◆ **WHAT IS EXPECTED**
Find the lines in the records below that contain "Floor", and report each of them.

Start of SUPPLIED RECORDS

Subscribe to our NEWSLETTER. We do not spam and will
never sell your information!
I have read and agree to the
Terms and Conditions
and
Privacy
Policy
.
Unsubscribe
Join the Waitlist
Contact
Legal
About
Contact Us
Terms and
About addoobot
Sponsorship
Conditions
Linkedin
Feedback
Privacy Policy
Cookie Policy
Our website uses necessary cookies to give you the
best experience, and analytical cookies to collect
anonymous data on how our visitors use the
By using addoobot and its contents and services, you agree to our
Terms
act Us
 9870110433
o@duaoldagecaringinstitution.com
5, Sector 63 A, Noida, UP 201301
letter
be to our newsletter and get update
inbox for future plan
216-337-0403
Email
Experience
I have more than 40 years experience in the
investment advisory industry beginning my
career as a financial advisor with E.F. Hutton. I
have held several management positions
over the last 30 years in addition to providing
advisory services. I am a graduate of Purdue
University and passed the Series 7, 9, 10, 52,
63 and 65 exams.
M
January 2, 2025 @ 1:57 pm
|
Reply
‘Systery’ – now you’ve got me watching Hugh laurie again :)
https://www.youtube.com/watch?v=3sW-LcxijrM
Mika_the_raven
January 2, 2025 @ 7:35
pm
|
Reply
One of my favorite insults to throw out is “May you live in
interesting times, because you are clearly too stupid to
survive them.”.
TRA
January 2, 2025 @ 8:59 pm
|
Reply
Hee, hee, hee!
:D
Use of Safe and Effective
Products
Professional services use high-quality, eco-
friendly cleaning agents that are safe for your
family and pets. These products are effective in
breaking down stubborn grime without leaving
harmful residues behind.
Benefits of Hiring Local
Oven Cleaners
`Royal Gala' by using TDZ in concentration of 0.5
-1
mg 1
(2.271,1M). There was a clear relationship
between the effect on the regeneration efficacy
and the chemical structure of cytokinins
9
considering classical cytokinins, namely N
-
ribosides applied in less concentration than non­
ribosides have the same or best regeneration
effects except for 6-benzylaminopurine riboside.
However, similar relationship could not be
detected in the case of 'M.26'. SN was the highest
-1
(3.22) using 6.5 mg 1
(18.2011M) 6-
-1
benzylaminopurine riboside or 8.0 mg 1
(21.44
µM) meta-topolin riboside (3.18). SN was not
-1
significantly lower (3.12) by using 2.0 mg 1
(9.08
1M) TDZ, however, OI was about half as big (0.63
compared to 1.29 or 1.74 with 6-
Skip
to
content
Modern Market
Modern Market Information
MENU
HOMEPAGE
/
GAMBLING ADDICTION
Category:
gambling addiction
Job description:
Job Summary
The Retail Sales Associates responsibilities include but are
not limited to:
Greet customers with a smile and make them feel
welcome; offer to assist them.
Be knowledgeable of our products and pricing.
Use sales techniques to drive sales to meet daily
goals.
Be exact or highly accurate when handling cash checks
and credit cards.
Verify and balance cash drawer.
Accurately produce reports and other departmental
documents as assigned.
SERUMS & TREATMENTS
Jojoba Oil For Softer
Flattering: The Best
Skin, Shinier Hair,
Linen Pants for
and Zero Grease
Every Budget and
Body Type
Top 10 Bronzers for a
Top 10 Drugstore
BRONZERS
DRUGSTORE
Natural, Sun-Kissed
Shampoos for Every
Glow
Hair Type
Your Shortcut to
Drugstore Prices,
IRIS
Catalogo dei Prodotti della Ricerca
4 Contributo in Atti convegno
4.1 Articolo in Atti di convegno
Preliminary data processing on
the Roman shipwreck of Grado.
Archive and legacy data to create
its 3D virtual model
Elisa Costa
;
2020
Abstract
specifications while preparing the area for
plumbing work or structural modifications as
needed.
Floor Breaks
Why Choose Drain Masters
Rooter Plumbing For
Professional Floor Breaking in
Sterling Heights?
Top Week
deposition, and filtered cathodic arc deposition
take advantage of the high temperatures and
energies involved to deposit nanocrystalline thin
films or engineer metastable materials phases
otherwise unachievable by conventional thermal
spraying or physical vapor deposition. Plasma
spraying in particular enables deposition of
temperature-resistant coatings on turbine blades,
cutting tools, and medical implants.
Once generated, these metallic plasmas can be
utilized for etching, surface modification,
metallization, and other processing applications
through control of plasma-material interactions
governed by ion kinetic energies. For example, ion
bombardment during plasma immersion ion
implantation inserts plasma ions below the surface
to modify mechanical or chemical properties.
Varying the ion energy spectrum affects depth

End of SUPPLIED RECORDS

◆ **RESPONSE**
Floor Breaks
Professional Floor Breaking in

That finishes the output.